3.8. Immunohistochemistry
Spines were fixed in 4% PFA at 4 °C overnight and subsequently incubated in 20% sucrose for 48 h at 4 °C. Spinal cords were subsequently dissected, separated into thoracic and lumbar sections, mounted in OCT (Scigen Scientific, Gardena, CA, USA), snap frozen at −40 °C, and stored at −80 °C. Frozen tissues were sectioned horizontally into 30 µm slices using a microtome cryostat (Leica Biosystems, Vienna, Austria) and stored in ethylene glycol:glycerol:PBS (1:1:2) at −20 °C until further processing.
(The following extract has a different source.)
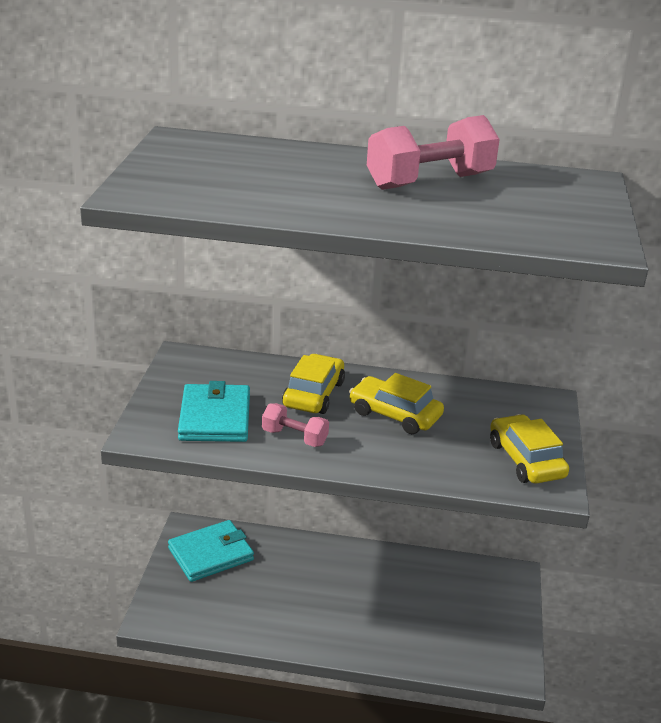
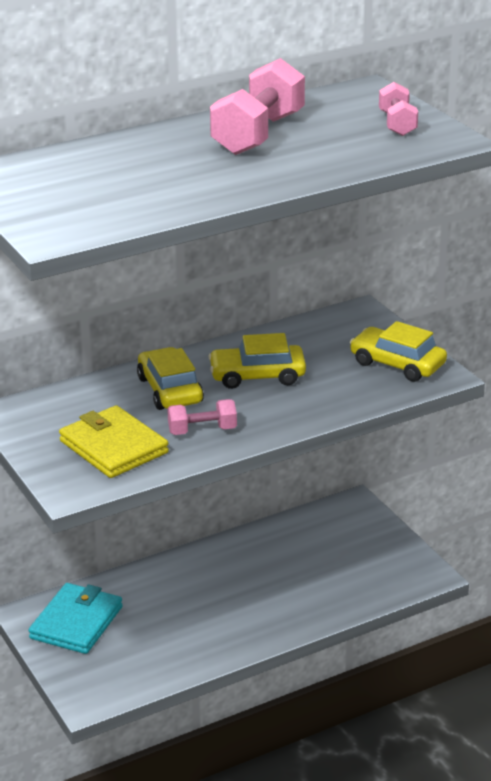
camera: 35 degrees left, 0 degrees up
turquoise wallet [178,381,250,442] -> yellow wallet [59,405,169,478]
none -> pink dumbbell [379,82,418,136]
Lumbar spinal cord sections were washed with PBS supplemented with 0.05% Tween 20 (PBST) and blocked using 1% BSA and 10% host serum (matching the species of the secondary antibody) diluted in PBS with 0.3% Triton X-100. Sections were incubated overnight at 4 °C with the following primary antibodies: mouse anti-glial fibrillary acidic protein (GFAP; 1:400, Millipore), rabbit anti-Iba-1 antibody (1:1000, FUJIFILM Wako), and rat anti-CD4+ antibody (1:50, BD Pharmingen). The next morning, sections were washed with PBST and incubated for 1 h at room temperature in a dark environment with the corresponding secondary antibodies: Alexa Fluor 647-conjugated donkey anti-mouse IgG, Alexa Fluor 647-conjugated donkey anti-rabbit IgG, and Alexa Fluor 488-conjugated goat anti rat IgG (1:200, Jackson Immuno Research Inc., West Grove, PA, USA). Secondary antibodies were diluted in 1% BSA and 1% host serum in PBS with 0.15% Triton X-100. Nuclear staining was performed using DAPI (1 µg/mL, Sigma-Aldrich, Rehovot, Israel), followed by additional washes. Sections were then mounted onto glass slides using Immu-Mount (Epredia Netherlands B.V., Breda, the Netherlands) for fluorescence microscopy.
3.9. Confocal Imaging Analysis
Quantification analysis of DAPI, Iba-1, GFAP, and CD4+ cells in the spinal cords was performed using the appropriate wavelengths (DAPI at 405 nm, Iba-1 and GFAP at 647 nm, CD4+ at 488 nm). All images were obtained using an Olympus FluoView FV1000 confocal microscope (Olympus, Hamburg, Germany). The images were analyzed using Image J software (version 1.43 NIH, Bethesda, MD, USA).
4. Statistical Analysis
Results are presented as the mean ± SEM for each experiment. To assess the statistical significance of differences between treatment groups, one-way analysis of variance (ANOVA) was performed, followed by a Post Hoc multiple comparison test (Tukey–Kramer Multiple Comparison Test). Unpaired, two-tailed T-test was used for comparison between two treatment groups, and p < 0.05 was considered statistically significant. EAE clinical scores were analyzed using a Two-way Repeated-Measures ANOVA, treating ‘Time’ and ‘Treatment’ as the main factors. Post hoc comparisons between groups at individual time points were performed using the Bonferroni test, and p < 0.05 was considered statistically significant.